後の課題はアフターメンテナンスの体制の整備ですね。薪ストーブと違って、ペレットストーブは歴史も短く、まだまだアフターメンテナンスの体制が十分でないと感じています。故障した場合、もちろん、京都で十分に対応していただけるメーカーもありますが、販売店が事業をやめていたりすると直接メーカーから技術者に来てもらうケースもあり、そのメーカーが遠いと出張費がとても高くつくんです。そこで今後は安心して修理も頼めるように、電気屋さんと組んでアフターメンテナンスをお願いできる仕組みを作ったり、販売店向けの定期的な研修会や、販売店同士で助け合う会などのつながりが必要だと感じています。」と松田さんは言います。
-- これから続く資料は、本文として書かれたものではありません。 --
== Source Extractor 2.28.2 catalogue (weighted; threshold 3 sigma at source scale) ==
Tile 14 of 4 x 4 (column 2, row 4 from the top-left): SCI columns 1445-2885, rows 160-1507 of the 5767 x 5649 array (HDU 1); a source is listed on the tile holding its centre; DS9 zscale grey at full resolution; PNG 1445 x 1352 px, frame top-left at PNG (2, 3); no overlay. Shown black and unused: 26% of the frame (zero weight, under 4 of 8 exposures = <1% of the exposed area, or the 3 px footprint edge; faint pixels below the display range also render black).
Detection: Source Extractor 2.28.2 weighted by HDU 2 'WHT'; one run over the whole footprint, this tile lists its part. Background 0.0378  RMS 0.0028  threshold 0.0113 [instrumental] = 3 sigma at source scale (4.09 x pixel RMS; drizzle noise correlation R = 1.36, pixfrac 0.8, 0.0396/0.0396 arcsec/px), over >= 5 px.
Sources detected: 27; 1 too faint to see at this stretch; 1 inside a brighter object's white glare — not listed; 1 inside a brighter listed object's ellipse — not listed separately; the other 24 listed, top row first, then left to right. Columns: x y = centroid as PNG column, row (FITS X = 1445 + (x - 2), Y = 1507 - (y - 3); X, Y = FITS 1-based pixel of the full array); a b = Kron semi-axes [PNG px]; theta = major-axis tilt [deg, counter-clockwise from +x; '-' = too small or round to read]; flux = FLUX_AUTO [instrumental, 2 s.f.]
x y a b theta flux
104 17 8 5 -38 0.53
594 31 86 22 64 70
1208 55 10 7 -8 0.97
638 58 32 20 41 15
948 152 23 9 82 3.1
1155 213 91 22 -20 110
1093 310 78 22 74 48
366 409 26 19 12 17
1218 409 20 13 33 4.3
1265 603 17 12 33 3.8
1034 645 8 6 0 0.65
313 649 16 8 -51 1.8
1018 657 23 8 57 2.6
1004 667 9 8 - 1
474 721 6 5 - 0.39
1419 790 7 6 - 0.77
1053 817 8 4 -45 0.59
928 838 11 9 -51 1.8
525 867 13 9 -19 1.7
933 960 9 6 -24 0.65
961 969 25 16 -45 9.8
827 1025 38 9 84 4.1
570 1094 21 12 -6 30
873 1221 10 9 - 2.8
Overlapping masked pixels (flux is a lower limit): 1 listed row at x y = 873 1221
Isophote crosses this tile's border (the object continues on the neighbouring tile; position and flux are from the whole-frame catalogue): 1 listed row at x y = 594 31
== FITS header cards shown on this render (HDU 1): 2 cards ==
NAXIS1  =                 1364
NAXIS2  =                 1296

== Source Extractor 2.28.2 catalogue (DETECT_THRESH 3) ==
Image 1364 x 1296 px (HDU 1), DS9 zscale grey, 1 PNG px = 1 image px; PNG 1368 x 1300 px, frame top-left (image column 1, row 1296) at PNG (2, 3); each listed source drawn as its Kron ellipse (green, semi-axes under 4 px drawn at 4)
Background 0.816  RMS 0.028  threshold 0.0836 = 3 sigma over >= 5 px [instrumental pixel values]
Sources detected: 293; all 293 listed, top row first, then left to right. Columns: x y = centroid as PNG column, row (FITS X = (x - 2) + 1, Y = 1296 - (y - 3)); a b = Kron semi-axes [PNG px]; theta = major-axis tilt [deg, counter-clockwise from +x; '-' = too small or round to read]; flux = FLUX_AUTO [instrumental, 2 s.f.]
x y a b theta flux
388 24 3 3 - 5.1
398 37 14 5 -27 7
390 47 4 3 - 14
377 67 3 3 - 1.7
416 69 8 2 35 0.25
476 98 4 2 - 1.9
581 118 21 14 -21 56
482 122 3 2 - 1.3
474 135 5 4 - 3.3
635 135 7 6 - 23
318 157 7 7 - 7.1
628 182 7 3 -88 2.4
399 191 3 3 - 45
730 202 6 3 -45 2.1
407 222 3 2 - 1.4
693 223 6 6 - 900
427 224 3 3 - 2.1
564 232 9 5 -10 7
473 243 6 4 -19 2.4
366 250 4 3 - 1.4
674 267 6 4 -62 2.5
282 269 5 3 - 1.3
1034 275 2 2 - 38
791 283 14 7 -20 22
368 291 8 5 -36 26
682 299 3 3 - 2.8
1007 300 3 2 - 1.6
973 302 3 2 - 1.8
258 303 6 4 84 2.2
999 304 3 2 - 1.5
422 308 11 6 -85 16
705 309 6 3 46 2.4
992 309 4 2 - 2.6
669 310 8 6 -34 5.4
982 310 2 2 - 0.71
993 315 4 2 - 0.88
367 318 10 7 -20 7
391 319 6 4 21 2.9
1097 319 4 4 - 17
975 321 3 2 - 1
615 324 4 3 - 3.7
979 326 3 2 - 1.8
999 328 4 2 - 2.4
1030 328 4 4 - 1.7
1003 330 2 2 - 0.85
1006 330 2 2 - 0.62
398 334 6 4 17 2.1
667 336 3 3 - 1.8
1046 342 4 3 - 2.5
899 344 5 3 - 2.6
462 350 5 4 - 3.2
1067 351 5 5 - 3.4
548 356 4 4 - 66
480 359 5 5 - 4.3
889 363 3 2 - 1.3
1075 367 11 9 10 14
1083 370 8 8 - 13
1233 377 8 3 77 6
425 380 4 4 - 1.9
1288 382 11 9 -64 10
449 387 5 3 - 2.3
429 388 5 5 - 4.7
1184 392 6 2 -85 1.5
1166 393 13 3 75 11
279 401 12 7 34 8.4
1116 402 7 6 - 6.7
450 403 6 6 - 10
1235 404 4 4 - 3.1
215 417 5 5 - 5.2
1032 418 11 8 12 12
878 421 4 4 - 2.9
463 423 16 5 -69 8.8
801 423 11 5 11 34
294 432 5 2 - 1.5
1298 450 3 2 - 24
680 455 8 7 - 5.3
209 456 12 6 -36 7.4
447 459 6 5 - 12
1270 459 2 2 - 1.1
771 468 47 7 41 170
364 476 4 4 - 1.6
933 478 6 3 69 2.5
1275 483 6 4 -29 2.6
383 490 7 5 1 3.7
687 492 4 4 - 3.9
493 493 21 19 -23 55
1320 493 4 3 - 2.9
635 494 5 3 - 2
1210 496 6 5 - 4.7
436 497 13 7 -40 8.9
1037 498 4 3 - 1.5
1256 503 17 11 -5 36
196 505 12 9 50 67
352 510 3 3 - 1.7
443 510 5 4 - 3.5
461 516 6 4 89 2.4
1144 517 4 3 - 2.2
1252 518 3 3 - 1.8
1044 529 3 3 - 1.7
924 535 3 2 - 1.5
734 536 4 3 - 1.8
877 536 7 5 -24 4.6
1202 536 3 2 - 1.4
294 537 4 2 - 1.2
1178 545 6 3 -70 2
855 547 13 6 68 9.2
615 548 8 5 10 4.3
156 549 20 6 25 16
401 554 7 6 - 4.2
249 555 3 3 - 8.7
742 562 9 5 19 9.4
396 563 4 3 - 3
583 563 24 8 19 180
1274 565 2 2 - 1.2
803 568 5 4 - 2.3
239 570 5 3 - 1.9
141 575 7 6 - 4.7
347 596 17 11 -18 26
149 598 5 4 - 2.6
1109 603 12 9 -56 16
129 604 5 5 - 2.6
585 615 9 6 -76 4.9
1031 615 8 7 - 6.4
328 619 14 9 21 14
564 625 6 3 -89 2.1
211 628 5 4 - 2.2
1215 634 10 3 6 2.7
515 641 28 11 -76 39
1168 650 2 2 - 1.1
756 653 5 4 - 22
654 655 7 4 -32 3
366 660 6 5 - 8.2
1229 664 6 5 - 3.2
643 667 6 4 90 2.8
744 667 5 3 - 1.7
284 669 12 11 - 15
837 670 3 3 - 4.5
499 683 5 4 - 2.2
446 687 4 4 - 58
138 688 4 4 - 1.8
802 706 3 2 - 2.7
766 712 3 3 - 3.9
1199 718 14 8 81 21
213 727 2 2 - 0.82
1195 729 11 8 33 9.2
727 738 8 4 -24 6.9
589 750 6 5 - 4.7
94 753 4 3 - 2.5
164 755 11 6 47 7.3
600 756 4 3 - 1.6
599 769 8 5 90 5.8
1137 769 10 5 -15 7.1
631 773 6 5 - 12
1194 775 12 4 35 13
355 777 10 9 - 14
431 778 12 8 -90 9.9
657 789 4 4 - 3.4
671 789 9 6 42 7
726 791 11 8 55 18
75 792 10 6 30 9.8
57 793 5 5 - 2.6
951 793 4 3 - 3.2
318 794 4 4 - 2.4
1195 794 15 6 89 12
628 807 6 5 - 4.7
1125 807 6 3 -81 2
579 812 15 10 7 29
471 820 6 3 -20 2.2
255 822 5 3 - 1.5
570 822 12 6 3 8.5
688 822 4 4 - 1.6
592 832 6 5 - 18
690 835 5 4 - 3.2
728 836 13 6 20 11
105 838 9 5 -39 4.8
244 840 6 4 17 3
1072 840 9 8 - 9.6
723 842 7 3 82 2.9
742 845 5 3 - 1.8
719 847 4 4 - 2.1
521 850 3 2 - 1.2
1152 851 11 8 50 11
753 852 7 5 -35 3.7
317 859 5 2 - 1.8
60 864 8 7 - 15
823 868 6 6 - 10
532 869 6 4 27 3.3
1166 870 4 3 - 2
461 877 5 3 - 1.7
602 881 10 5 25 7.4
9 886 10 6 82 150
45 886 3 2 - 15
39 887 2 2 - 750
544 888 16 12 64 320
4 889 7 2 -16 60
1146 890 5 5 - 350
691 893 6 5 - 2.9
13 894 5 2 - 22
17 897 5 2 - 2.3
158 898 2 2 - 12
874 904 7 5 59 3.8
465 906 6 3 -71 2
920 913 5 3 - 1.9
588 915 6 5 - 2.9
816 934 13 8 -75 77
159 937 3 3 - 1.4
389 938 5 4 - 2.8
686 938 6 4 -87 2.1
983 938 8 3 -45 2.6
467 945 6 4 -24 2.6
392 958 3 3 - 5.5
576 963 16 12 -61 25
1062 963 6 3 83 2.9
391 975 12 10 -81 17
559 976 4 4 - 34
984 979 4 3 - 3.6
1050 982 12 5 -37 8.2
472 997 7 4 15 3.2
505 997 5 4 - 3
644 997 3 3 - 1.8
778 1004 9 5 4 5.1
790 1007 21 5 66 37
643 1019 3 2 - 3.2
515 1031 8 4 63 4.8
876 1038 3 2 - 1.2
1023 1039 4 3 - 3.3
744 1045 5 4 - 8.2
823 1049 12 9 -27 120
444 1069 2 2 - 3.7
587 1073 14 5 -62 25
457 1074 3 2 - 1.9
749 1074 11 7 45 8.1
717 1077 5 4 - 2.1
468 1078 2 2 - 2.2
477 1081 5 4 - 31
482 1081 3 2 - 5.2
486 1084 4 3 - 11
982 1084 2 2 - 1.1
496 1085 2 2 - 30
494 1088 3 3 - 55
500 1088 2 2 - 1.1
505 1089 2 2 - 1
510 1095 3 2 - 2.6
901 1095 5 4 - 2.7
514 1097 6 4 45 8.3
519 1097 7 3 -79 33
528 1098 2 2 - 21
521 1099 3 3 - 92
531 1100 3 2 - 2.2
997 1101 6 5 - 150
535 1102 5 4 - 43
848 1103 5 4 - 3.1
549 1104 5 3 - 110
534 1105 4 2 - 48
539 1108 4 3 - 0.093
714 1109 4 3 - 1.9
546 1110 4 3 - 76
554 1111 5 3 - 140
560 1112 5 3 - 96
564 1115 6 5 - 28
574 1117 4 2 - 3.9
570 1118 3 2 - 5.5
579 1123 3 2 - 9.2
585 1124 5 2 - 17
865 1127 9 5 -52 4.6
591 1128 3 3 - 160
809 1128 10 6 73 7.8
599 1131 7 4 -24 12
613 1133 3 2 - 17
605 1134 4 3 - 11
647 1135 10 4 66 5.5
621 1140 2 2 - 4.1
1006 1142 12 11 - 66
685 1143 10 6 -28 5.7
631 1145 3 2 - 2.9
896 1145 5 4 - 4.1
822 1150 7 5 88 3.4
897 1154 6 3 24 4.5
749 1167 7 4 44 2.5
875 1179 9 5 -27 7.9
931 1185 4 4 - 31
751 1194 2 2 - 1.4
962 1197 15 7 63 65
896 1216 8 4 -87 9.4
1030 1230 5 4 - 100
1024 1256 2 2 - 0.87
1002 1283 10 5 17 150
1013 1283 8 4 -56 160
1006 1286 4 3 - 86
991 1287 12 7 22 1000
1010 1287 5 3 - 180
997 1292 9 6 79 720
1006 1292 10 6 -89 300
また、スタッフの仲山さんからは、「将来、灯油の巡回販売のように、ペレットの巡回販売がされる時代が来るぐらいペレットストーブが普及してくれたらいいですね。私が子どもの頃、資源のない国の日本と学んだのですが、森林は豊かな資源だと知りました。もちろん取りすぎたらはげ山になってしまうので、適正利用をして、荒れている森に人の手が入って、豊かな森が取り戻せるようになるとよいと思います。」と思いを語ってくれました。
日本の豊かな資源である森林。その豊かな森林を維持するためにも、森に手を入れていく必要があり、森を活用し、有効利用することのできるペレットの生産。そしてそれを使用するペレットストーブの活用は、日本の森を元気にすることに繋がり、そして何より暖かくぬくもりのある火のあるカーボンニュートラルな生活を気持ちよく過ごすことに繋がります。「薪炭革命」へ向けて一歩ずつ課題を乗り越え、より一層の普及へ向けて様々な入り口を用意して進んでおられました。